Although we probably all agree that goal-setting is necessary, the real problem is not setting the goal, but sticking with it. Talk is cheap, and if you really want to achieve your goals going into the fall, fitness or otherwise, you really need a plan.

To help you get it right, here are my seven habits of highly fit people:

1. Set a goal: Similar to a business metric, you must set quantifiable fitness and health goals. For example, if your cholesterol is 250, give yourself the goal of getting it down to 200 by your next checkup, as opposed to just wishing that number would go down. Take concrete steps, like limiting or eliminating your consumption of high-cholesterol foods, like butter, cheese, eggs and meat. If weight loss is also a goal, commit to a number, let’s say 20 pounds, and figure out how many weeks or months it will take you to safely reach your goal. If you stay committed to your commitments, you can safely lose 20 pounds in 10 weeks. If you want to improve your muscle tone and strength, give yourself a goal like achieving 10 perfect push-ups in eight weeks, and so on. Otherwise you are just wishing for results as opposed to planning and tracking your success. A wish requires no action on your part, but a plan does.

2. Write it down: Some wise person once said “failing to plan is planning to fail.” Write down every single thing you would like to accomplish to improve your health, diet and workouts. You are far more likely to reach your goals if you write them down.
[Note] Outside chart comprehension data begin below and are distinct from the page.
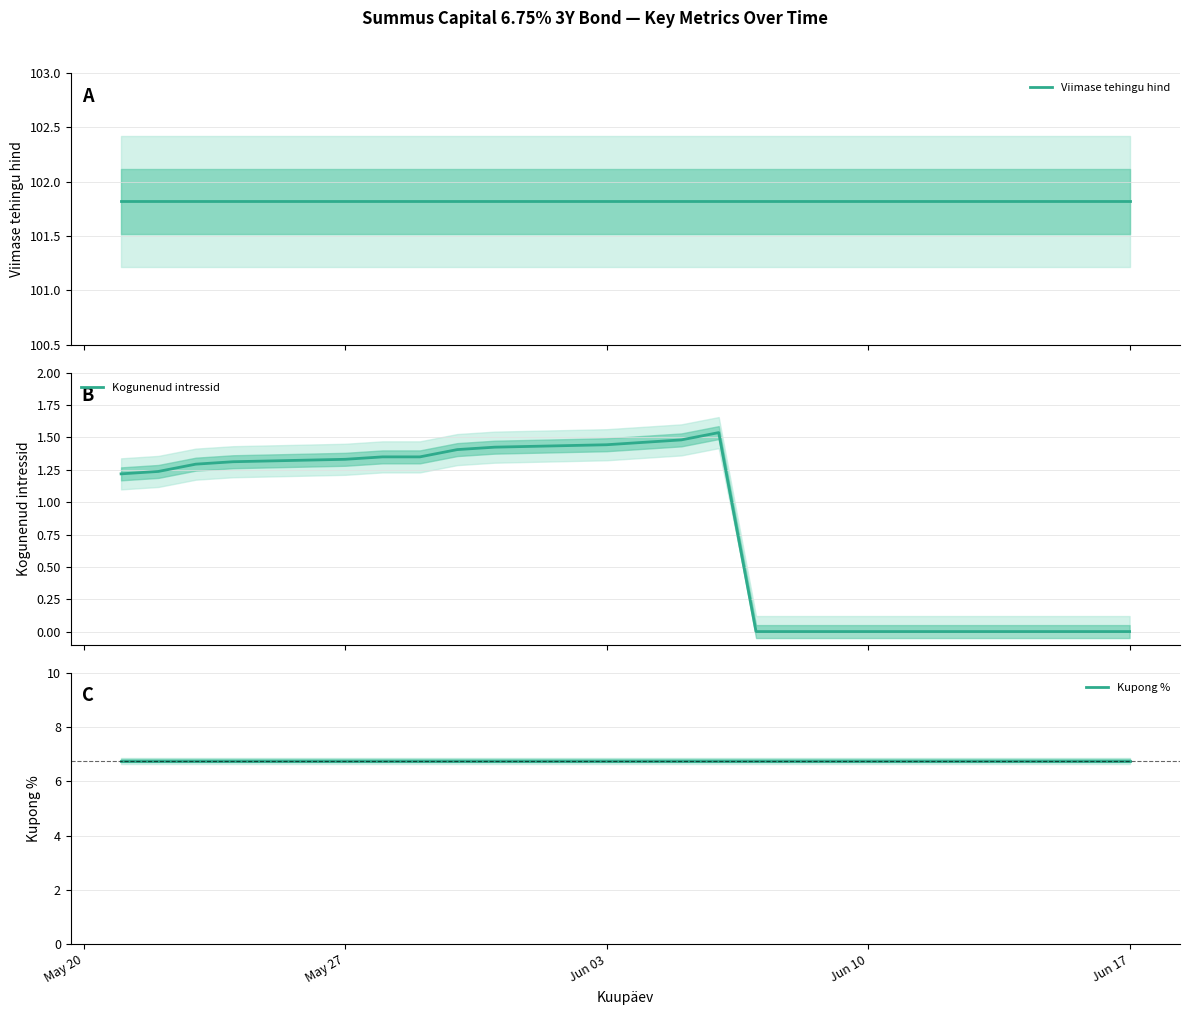

The value of Viimase tehingu hind at Jun 03 is 57.5. True or false?

False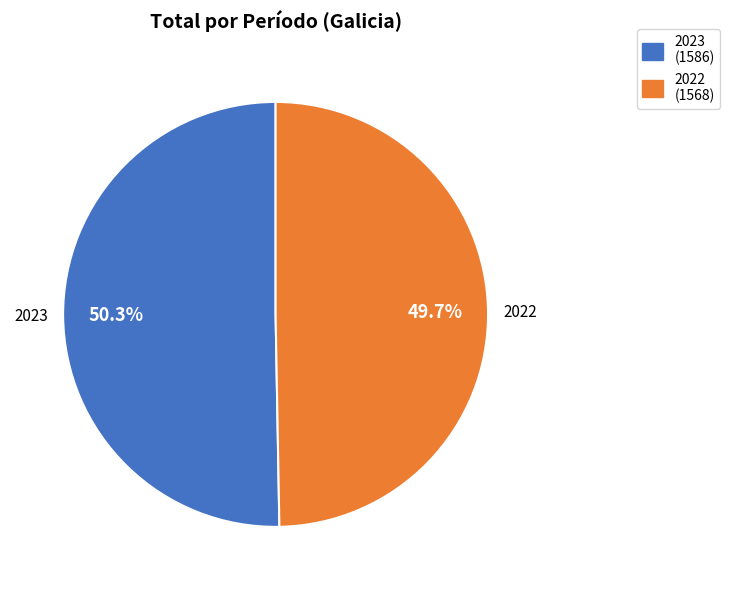

To the nearest percent, what percentage of the pie is 2023?

50%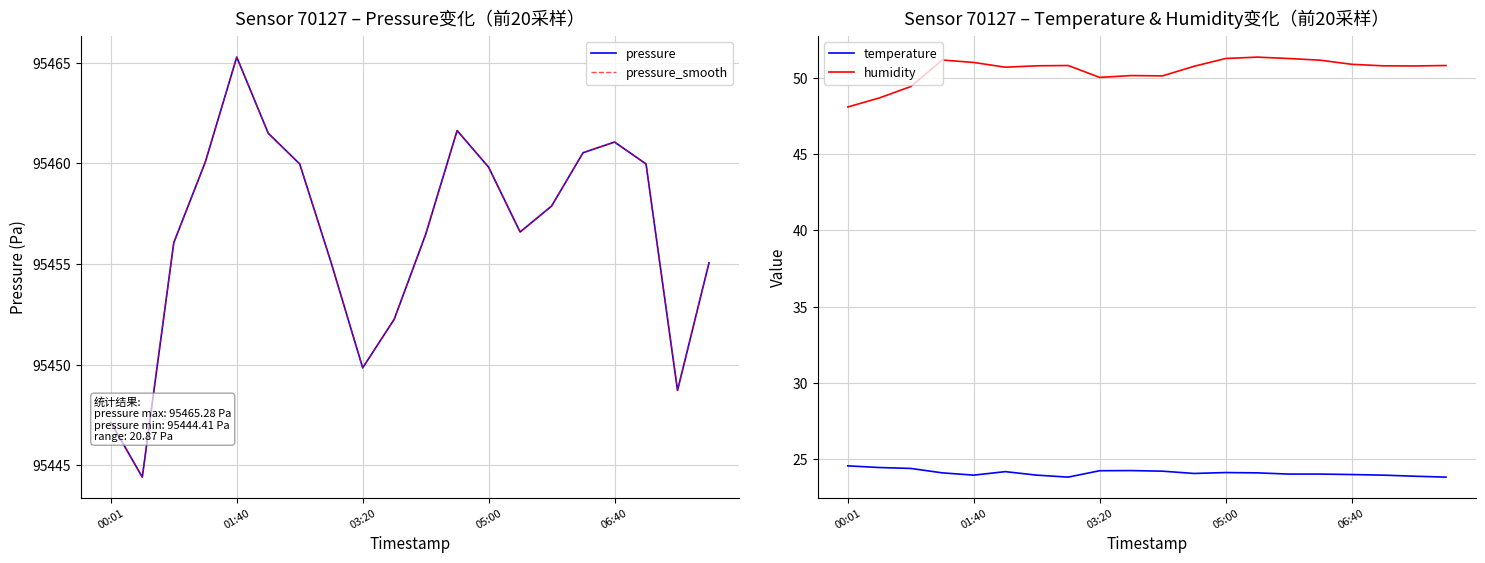

Is it true that temperature equals 24.6 at 00:01?

True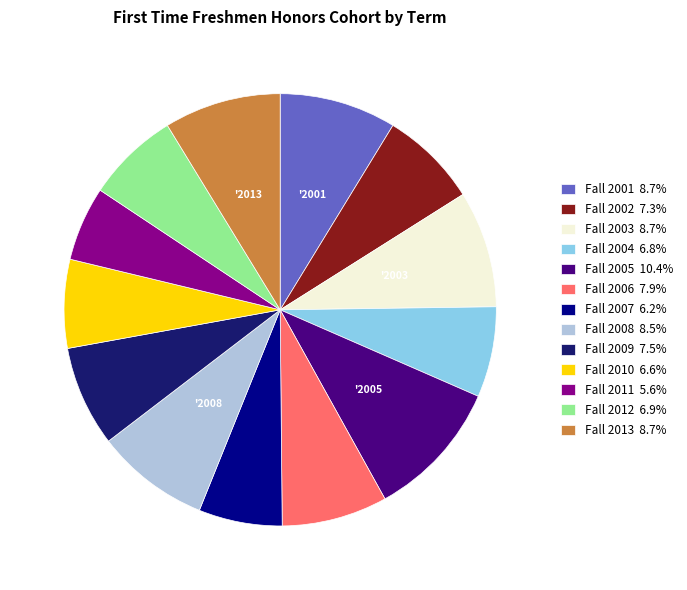

Does any single category account for the majority?

No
3. Avoid portion distortion: Many people mistakenly think that working out is a license to eat not only whatever they want, but also unlimited quantities. Nothing could be further from the truth. With or without exercise, if you consume more calories than you burn each day you will gain weight. If you’re aiming for a sixpack, guess what – it starts in the kitchen, baby. At the minimum, diet is 80 percent of the equation and exercise is 20 percent.

4. Make fitness a priority: Who has time to exercise? With juggling career and family, nobody has time for fitness, right? Wrong! These days everyone is sleep-deprived and working 60 or more hours a week. At least, those are some of the excuses people give for not exercising. If you plan to get fit you must make fitness a priority and plan a daily date at the gym, your basement or bedroom for a workout. Also, I’ll let you in on another little secret: You’re more likely to get it in if you do it in the morning. The later it gets in the day, the more likely you’ll blow off your exercise routine.